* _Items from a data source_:
- Opening Delimiter -

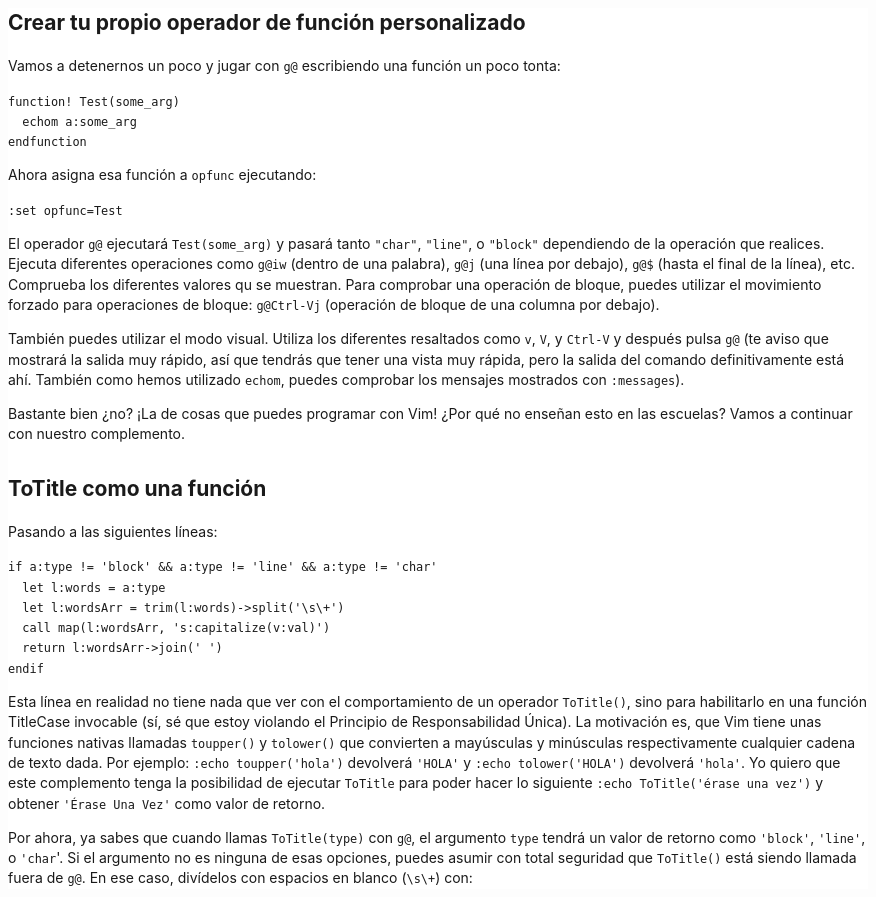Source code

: ## Crear tu propio operador de función personalizado

Vamos a detenernos un poco y jugar con `g@` escribiendo una función un poco tonta:

```
function! Test(some_arg)
  echom a:some_arg 
endfunction
```

Ahora asigna esa función a `opfunc` ejecutando:

```
:set opfunc=Test
```

El operador `g@` ejecutará `Test(some_arg)` y pasará tanto `"char"`, `"line"`, o `"block"` dependiendo de la operación que realices. Ejecuta diferentes operaciones como `g@iw` (dentro de una palabra), `g@j` (una línea por debajo), `g@$` (hasta el final de la línea), etc. Comprueba los diferentes valores qu se muestran. Para comprobar una operación de bloque, puedes utilizar el movimiento forzado para operaciones de bloque: `g@Ctrl-Vj` (operación de bloque de una columna por debajo).

También puedes utilizar el modo visual. Utiliza los diferentes resaltados como `v`, `V`, y `Ctrl-V` y después pulsa `g@` (te aviso que mostrará la salida muy rápido, así que tendrás que tener una vista muy rápida, pero la salida del comando definitivamente está ahí. También como hemos utilizado `echom`, puedes comprobar los mensajes mostrados con `:messages`).

Bastante bien ¿no? ¡La de cosas que puedes programar con Vim! ¿Por qué no enseñan esto en las escuelas? Vamos a continuar con nuestro complemento.

## ToTitle como una función

Pasando a las siguientes líneas:

```
if a:type != 'block' && a:type != 'line' && a:type != 'char'
  let l:words = a:type
  let l:wordsArr = trim(l:words)->split('\s\+')
  call map(l:wordsArr, 's:capitalize(v:val)')
  return l:wordsArr->join(' ')
endif
```

Esta línea en realidad no tiene nada que ver con el comportamiento de un operador `ToTitle()`, sino para habilitarlo en una función TitleCase invocable (sí, sé que estoy violando el Principio de Responsabilidad Única). La motivación es, que Vim tiene unas funciones nativas llamadas `toupper()` y `tolower()` que convierten a mayúsculas y minúsculas respectivamente cualquier cadena de texto dada. Por ejemplo: `:echo toupper('hola')` devolverá `'HOLA'` y `:echo tolower('HOLA')` devolverá `'hola'`. Yo quiero que este complemento tenga la posibilidad de ejecutar `ToTitle` para poder hacer lo siguiente `:echo ToTitle('érase una vez')` y obtener `'Érase Una Vez'` como valor de retorno.

Por ahora, ya sabes que cuando llamas `ToTitle(type)` con `g@`, el argumento `type` tendrá un valor de retorno como `'block'`, `'line'`, o `'char`'. Si el argumento no es ninguna de esas opciones, puedes asumir con total seguridad que `ToTitle()` está siendo llamada fuera de `g@`. En ese caso, divídelos con espacios en blanco (`\s\+`) con:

- Closing Delimiter -

* _Task description_: A complete answer lists each line of the data that holds the word "char".

* _Response below_:
El operador `g@` ejecutará `Test(some_arg)` y pasará tanto `"char"`, `"line"`, o `"block"` dependiendo de la operación que realices. Ejecuta diferentes operaciones como `g@iw` (dentro de una palabra), `g@j` (una línea por debajo), `g@$` (hasta el final de la línea), etc. Comprueba los diferentes valores qu se muestran. Para comprobar una operación de bloque, puedes utilizar el movimiento forzado para operaciones de bloque: `g@Ctrl-Vj` (operación de bloque de una columna por debajo).
if a:type != 'block' && a:type != 'line' && a:type != 'char'
Por ahora, ya sabes que cuando llamas `ToTitle(type)` con `g@`, el argumento `type` tendrá un valor de retorno como `'block'`, `'line'`, o `'char`'. Si el argumento no es ninguna de esas opciones, puedes asumir con total seguridad que `ToTitle()` está siendo llamada fuera de `g@`. En ese caso, divídelos con espacios en blanco (`\s\+`) con:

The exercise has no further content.